> **WHAT IS REQUIRED**:
Reproduce the lines below word for word, starting at the first line and ending at the line that contains "performance radar, and", including both.

> **DATA SHOWN**:
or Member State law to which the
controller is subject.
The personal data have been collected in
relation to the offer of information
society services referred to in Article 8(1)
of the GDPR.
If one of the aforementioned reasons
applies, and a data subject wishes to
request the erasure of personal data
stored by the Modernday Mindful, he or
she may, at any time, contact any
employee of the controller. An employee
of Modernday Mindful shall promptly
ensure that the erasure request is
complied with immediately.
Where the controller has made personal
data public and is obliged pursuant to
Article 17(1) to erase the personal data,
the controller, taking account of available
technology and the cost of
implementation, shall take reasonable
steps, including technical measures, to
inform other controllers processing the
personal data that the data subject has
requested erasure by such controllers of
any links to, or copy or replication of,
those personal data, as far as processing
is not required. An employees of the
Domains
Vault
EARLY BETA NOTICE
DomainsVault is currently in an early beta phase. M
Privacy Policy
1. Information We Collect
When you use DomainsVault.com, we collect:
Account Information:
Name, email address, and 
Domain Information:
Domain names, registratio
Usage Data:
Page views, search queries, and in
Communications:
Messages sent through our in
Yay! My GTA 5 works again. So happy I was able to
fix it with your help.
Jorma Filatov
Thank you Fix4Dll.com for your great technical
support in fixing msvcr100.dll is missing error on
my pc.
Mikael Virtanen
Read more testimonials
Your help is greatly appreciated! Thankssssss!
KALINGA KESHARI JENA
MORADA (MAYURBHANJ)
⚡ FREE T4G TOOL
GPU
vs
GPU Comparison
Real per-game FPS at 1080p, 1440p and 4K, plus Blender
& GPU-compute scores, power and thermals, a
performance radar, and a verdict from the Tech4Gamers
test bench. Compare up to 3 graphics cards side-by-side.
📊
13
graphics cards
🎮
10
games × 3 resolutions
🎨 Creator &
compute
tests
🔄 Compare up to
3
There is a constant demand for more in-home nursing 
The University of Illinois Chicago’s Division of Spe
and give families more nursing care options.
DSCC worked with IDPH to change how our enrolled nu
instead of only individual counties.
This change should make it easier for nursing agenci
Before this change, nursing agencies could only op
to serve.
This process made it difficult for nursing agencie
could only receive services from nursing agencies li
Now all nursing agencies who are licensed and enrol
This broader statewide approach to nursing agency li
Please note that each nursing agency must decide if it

> **PROBLEM SOLUTION**:
or Member State law to which the
controller is subject.
The personal data have been collected in
relation to the offer of information
society services referred to in Article 8(1)
of the GDPR.
If one of the aforementioned reasons
applies, and a data subject wishes to
request the erasure of personal data
stored by the Modernday Mindful, he or
she may, at any time, contact any
employee of the controller. An employee
of Modernday Mindful shall promptly
ensure that the erasure request is
complied with immediately.
Where the controller has made personal
data public and is obliged pursuant to
Article 17(1) to erase the personal data,
the controller, taking account of available
technology and the cost of
implementation, shall take reasonable
steps, including technical measures, to
inform other controllers processing the
personal data that the data subject has
requested erasure by such controllers of
any links to, or copy or replication of,
those personal data, as far as processing
is not required. An employees of the
Domains
Vault
EARLY BETA NOTICE
DomainsVault is currently in an early beta phase. M
Privacy Policy
1. Information We Collect
When you use DomainsVault.com, we collect:
Account Information:
Name, email address, and 
Domain Information:
Domain names, registratio
Usage Data:
Page views, search queries, and in
Communications:
Messages sent through our in
Yay! My GTA 5 works again. So happy I was able to
fix it with your help.
Jorma Filatov
Thank you Fix4Dll.com for your great technical
support in fixing msvcr100.dll is missing error on
my pc.
Mikael Virtanen
Read more testimonials
Your help is greatly appreciated! Thankssssss!
KALINGA KESHARI JENA
MORADA (MAYURBHANJ)
⚡ FREE T4G TOOL
GPU
vs
GPU Comparison
Real per-game FPS at 1080p, 1440p and 4K, plus Blender
& GPU-compute scores, power and thermals, a
performance radar, and a verdict from the Tech4Gamers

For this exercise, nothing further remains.